Because not every suffering is visible. Some of us face mental health challenges, others are facing losses, grieving times, there is a lot going on in every person’s life. And, every here and there, it is at least one person being the safety net of their social group. That one person who got the others coming to them for guidance in their tough times. They are caregivers as well, highly empathetic people that care and feel deeply responsible for those guided by them, even if not witnessed as caregivers by society.

And that leads them into a very dangerous trap. It makes them feel like the time for them to talk about their struggles is never now, always later. Now there are others that need their help and support, loved ones that need to receive their best in order to recover or get through the darkness. And this is how they get used to answering I’m fine when they’re asked about themselves. Because they are not a priority on their own list.

This also comes from a strong belief that places bad times as a thing to be kept private. As if, once admitted that you struggle as well, your ability of supporting others would vanish away, making you as weak as they are. Because the strong ones don’t make their dark times public while happen, but only talk about them later, when there are only the scars without the pain. However, truth is we all can struggle at the same time, but not in the same ways. We can (and we do) struggle in different ways, due to different reasons, and at very different intensities. That’s not what matters.
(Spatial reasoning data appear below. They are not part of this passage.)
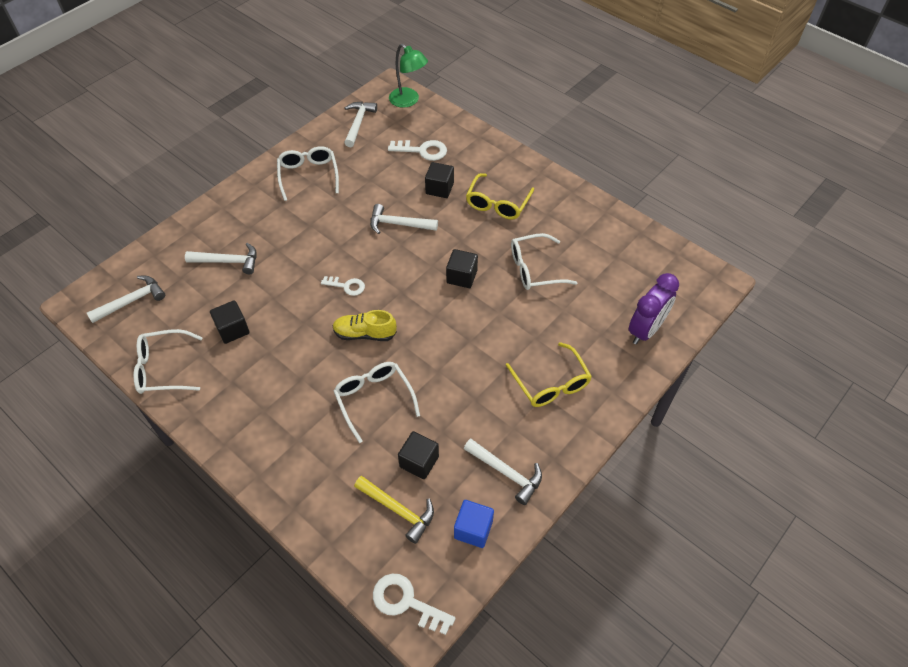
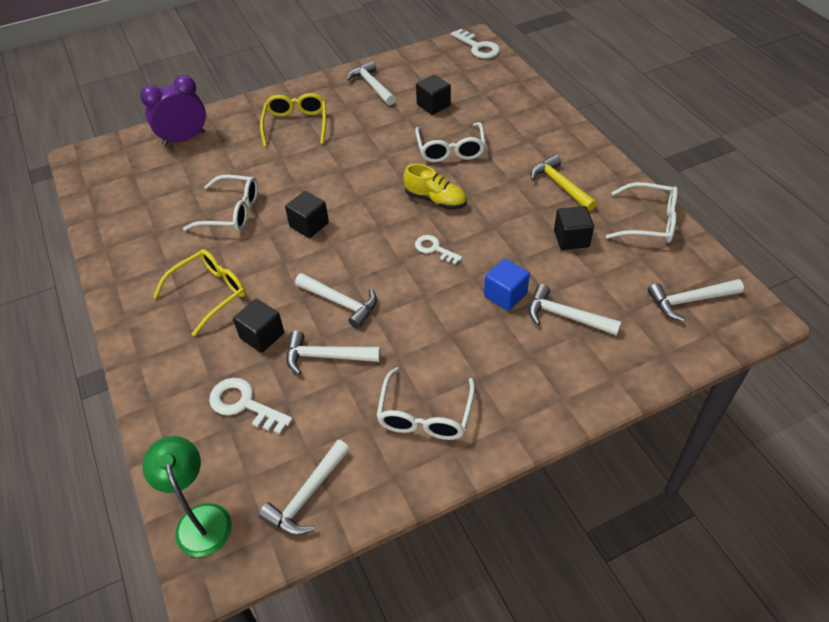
camera: 155 degrees left, 5 degrees down
yellow hammer [354,476,434,544] -> yellow hammer moved to [531,155,597,211]
blue cube [454,500,494,548] -> blue cube moved to [484,258,530,311]
none -> white hammer [286,331,381,375]

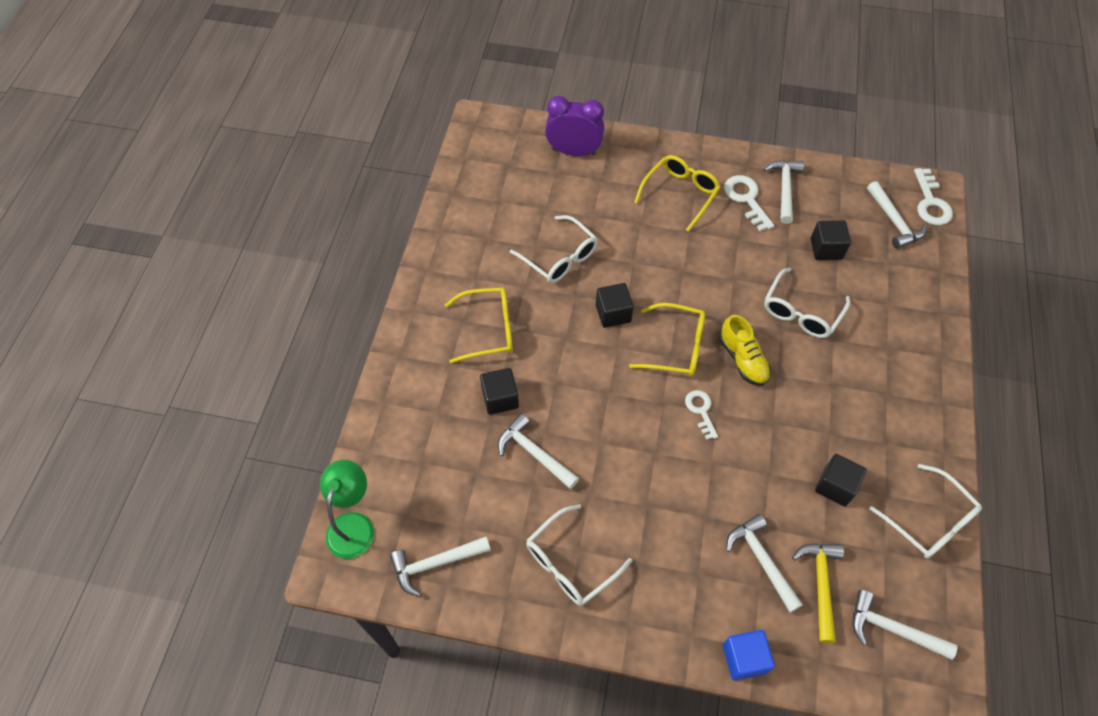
camera: 35 degrees right, 10 degrees up
white key [209,378,293,434] -> white key moved to [724,175,774,231]
white hammer [295,273,377,329] -> white hammer moved to [867,181,927,249]
blue cube [484,258,530,311] -> blue cube moved to [723,630,775,681]
yellow hammer [531,155,597,211] -> yellow hammer moved to [792,543,844,643]
none -> yellow glasses [629,303,705,376]

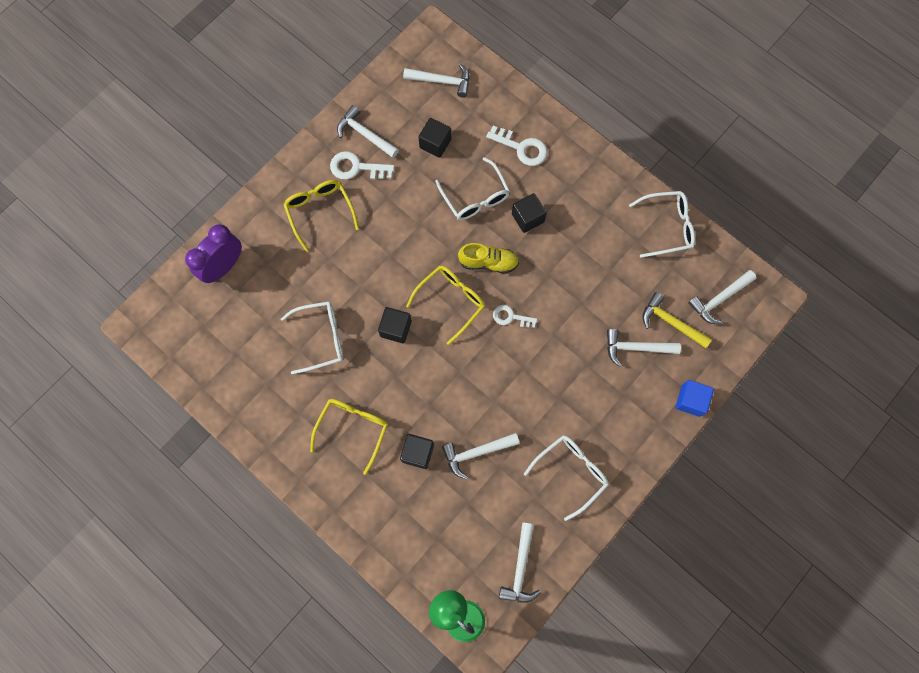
camera: 60 degrees left, 15 degrees up
white glasses [526,504,632,606] -> white glasses turned 120 degrees counterclockwise [524,435,609,521]
black cube [815,454,867,507] -> black cube moved to [512,193,547,233]
white key [914,168,953,225] -> white key moved to [486,126,547,166]

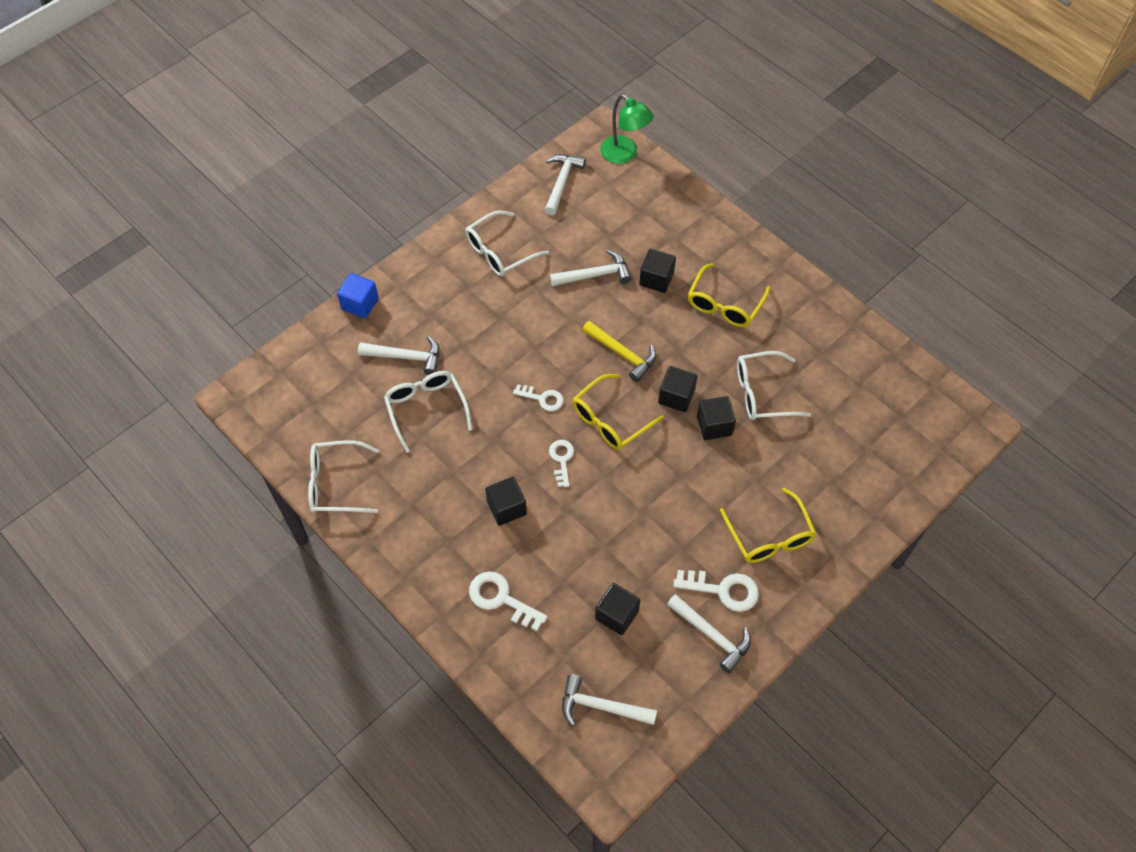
camera: 175 degrees left, 15 degrees down
purple clock [185,224,242,283] -> none
white glasses [435,157,510,220] -> white glasses moved to [384,371,473,453]
yellow shoe [458,243,519,274] -> white key [549,440,574,487]
yellow hammer [643,292,712,348] -> yellow hammer moved to [582,321,656,382]
white hammer [688,270,757,324] -> none
none -> black cube [697,396,736,440]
What really matters is the ability to manage struggle, frustration and pressure. Because, as an informal caregiver, there’s a different kind of pressure on your shoulders: the thought that you’ve been trusted. That your close one, your friend, the person who asked you for help, did so because it knew you can deal with the situation without being overwhelmed. That you will lift them up, not that they would drag you down. When it comes to a family member that needs to be taken care of, there is a slightly easier burden to carry: you’ve had no actual choice, other than caring for them.

And just like that, the story of I’m fine begins to unfold: with the desire of not being a disappointment to the people which have seen the best in you, and with the belief that there will come a day when you will be free to talk openly about your struggles and allow yourself to ask for the help you need.

Because at the end of the day, what makes a caregiver fail those who trust them by failing themselves is the mix between empathy and fear. You know how it feels to be let down, so you fear that, by saying that you are struggling, you will let the ones that trusted you down. But you’re not. In fact, you would only be helping them more, as they see that it is fine to talk about your bad times. That you can only grow stronger when you learn to be honest. And, the most important lesson one could learn, that it is an act of self-care and self-respect, proof of generosity, as no one has ever been able to pour into other’s souls from an empty cup.